Il est maintenant cinq heures du matin, je rentre d’une soirée trop arrosée avec L.R., TH., Nungesser, Frank, Juan, Arthur et Romain T., passée dans un squat où Denis Bortek chante ses chansons tirées du répetoire de Jad Wio, pour une poignée de dizaines de personnes qui semblent se foutre d’Actuel, Bizot, Colette, de la FIAC 2008, de Gaspard Augé et du Show-Case.
Etre branché, c’est aussi (et seulement, peut-être) être capable de regarder ses semblables sans chercher la nostalgie des lumières éteintes.
Page 197, une étincelle soudain, perdue dans le filet de merde: “La véritable gueule de bois, ce n’est pas celle dont le branché se vantes dès son arrivée au travail, mais celle qu’il avait la veille en sortant du boulot, lorsqu’il ne peut se résoudre à rentrer à la maison et à s’écrouler comme le commun des mortels”. Le branché, comme un héros des temps modernes, réfutant le quotidien.
Un mail dans ma boite, surnage au dessus des penis enlargement:
“Soirée karl lagerfeld le 13 juillet… Quelqu’un a des infos?”
05H16: Ultime refresh sur mon mac pour vérifier l’arrivée de nouveaux mails sur ma boite, la réponse qui tombe est cinglante:
“Ce n’est pas une soiree Karl Lagerfeld, c’est juste le nom du groupe en concert”.
Ceci n’est pas une pipe, c’est juste l’apanage du néo branché du nouveau siècle: Du vide et des icônes.
Arnaud Sagnard // Vous êtes sur la liste? Enquête sur la tyrannie des branchés // Editions du moment
Un autre point de vue ici.
26 commentaires
“être capable de regarder ses semblables sans chercher la nostalgie des lumières éteintes.”

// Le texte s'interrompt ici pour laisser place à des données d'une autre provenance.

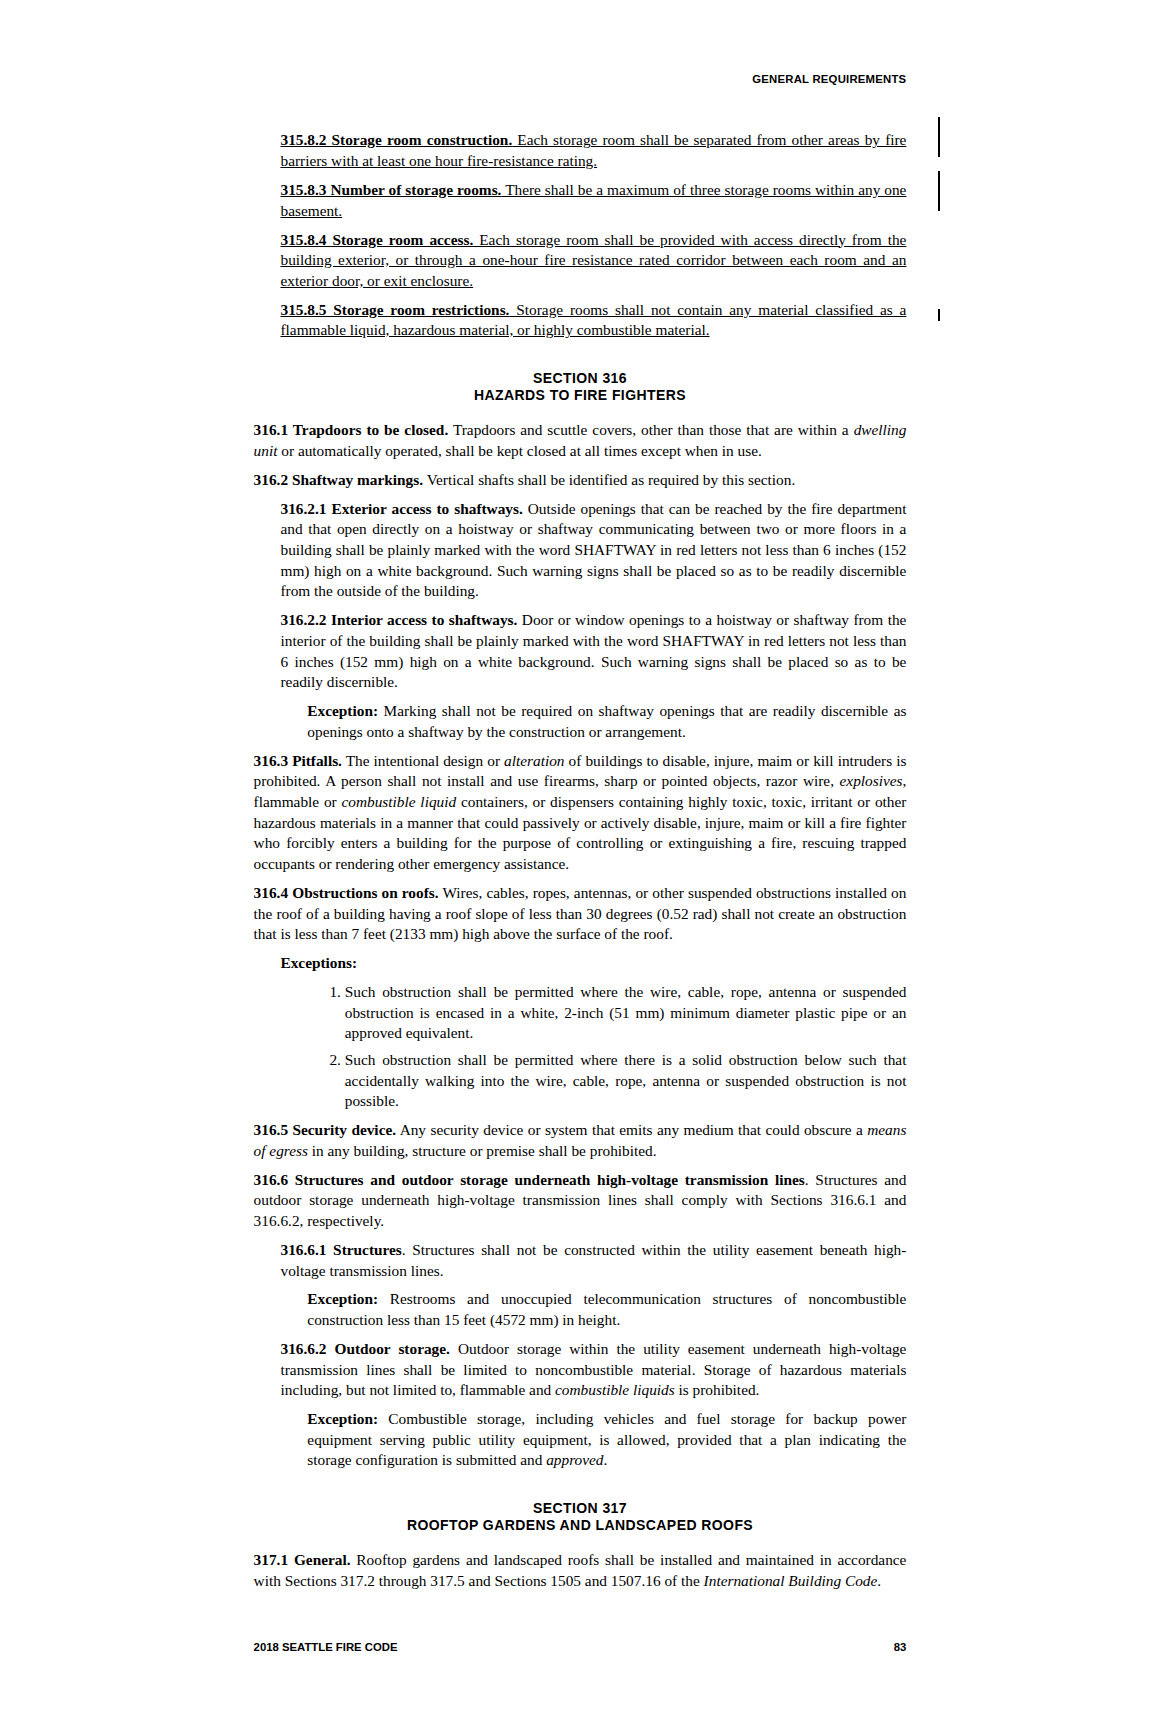GENERAL REQUIREMENTS
315.8.2 Storage room construction. Each storage room shall be separated from other areas by fire barriers with at least one hour fire-resistance rating.
315.8.3 Number of storage rooms. There shall be a maximum of three storage rooms within any one basement.
315.8.4 Storage room access. Each storage room shall be provided with access directly from the building exterior, or through a one-hour fire resistance rated corridor between each room and an exterior door, or exit enclosure.
315.8.5 Storage room restrictions. Storage rooms shall not contain any material classified as a flammable liquid, hazardous material, or highly combustible material.
SECTION 316
HAZARDS TO FIRE FIGHTERS
316.1 Trapdoors to be closed. Trapdoors and scuttle covers, other than those that are within a dwelling unit or automatically operated, shall be kept closed at all times except when in use.
316.2 Shaftway markings. Vertical shafts shall be identified as required by this section.
316.2.1 Exterior access to shaftways. Outside openings that can be reached by the fire department and that open directly on a hoistway or shaftway communicating between two or more floors in a building shall be plainly marked with the word SHAFTWAY in red letters not less than 6 inches (152 mm) high on a white background. Such warning signs shall be placed so as to be readily discernible from the outside of the building.
316.2.2 Interior access to shaftways. Door or window openings to a hoistway or shaftway from the interior of the building shall be plainly marked with the word SHAFTWAY in red letters not less than 6 inches (152 mm) high on a white background. Such warning signs shall be placed so as to be readily discernible.
Exception: Marking shall not be required on shaftway openings that are readily discernible as openings onto a shaftway by the construction or arrangement.
316.3 Pitfalls. The intentional design or alteration of buildings to disable, injure, maim or kill intruders is prohibited. A person shall not install and use firearms, sharp or pointed objects, razor wire, explosives, flammable or combustible liquid containers, or dispensers containing highly toxic, toxic, irritant or other hazardous materials in a manner that could passively or actively disable, injure, maim or kill a fire fighter who forcibly enters a building for the purpose of controlling or extinguishing a fire, rescuing trapped occupants or rendering other emergency assistance.
316.4 Obstructions on roofs. Wires, cables, ropes, antennas, or other suspended obstructions installed on the roof of a building having a roof slope of less than 30 degrees (0.52 rad) shall not create an obstruction that is less than 7 feet (2133 mm) high above the surface of the roof.
Exceptions:
Such obstruction shall be permitted where the wire, cable, rope, antenna or suspended obstruction is encased in a white, 2-inch (51 mm) minimum diameter plastic pipe or an approved equivalent.
Such obstruction shall be permitted where there is a solid obstruction below such that accidentally walking into the wire, cable, rope, antenna or suspended obstruction is not possible.
316.5 Security device. Any security device or system that emits any medium that could obscure a means of egress in any building, structure or premise shall be prohibited.
316.6 Structures and outdoor storage underneath high-voltage transmission lines. Structures and outdoor storage underneath high-voltage transmission lines shall comply with Sections 316.6.1 and 316.6.2, respectively.
316.6.1 Structures. Structures shall not be constructed within the utility easement beneath high-voltage transmission lines.
Exception: Restrooms and unoccupied telecommunication structures of noncombustible construction less than 15 feet (4572 mm) in height.
316.6.2 Outdoor storage. Outdoor storage within the utility easement underneath high-voltage transmission lines shall be limited to noncombustible material. Storage of hazardous materials including, but not limited to, flammable and combustible liquids is prohibited.
Exception: Combustible storage, including vehicles and fuel storage for backup power equipment serving public utility equipment, is allowed, provided that a plan indicating the storage configuration is submitted and approved.
SECTION 317
ROOFTOP GARDENS AND LANDSCAPED ROOFS
317.1 General. Rooftop gardens and landscaped roofs shall be installed and maintained in accordance with Sections 317.2 through 317.5 and Sections 1505 and 1507.16 of the International Building Code.
2018 SEATTLE FIRE CODE 83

ouai je crois que c’est ça le plus dur, encore faut il en avoir la force et l’excitation nécessaire !!!!
GUEST LIST” EELS
special casse-dédi aux “Derniers journalistes de P.A.R.I.S”
CLOVIS GOUX, BESTER LANGS
et ARNAUD SAGNARD
http://www.deezer.com/track/906286
“Are you one of the beautiful people
Is my name on the list
Wanna be of the beautiful people
Wanna feel like Im missed
Hey you with the walkie talkie
I know my clothes are not right
I wish I had my own walkie talkie
That reached to God every night
Everyone needs to be somebody
Everyone needs to find someone who cares
But I dont know if you know what I mean
cause Im never on your list
Are you one of the beautiful people
Am I on the wrong track
Sometimes it feels like Im made of eggshell
And it feels like Im gonna crack
Everyone needs to be somebody
Everyone needs to find someone who cares
But I dont know if you know what I mean
cause Im never on your list”
je vous traduis l’affaire
ou “c’est entendu” ?…
src= Album “BEAUTIFUL FREACK”
http://www.deezer.com/#music/album/102371
L’article est un peu plus poussé que le faux débat made in Technikart dans lequel tout le monde campe sur ses positions à coup d’arguments je-m’en-foutiste, c’est déjà ça.
Tout juste est-il qu’on a pas eu besoin d’un énième livre sur le sujet pour s’apercevoir que Pedro Winter n’avait rien inventé et qu’il se contentait de nous abreuver en électro merdique.
branché vas plutôt sur http://www.kdbuzz.com te cultiver plutôt que de détruire en OB…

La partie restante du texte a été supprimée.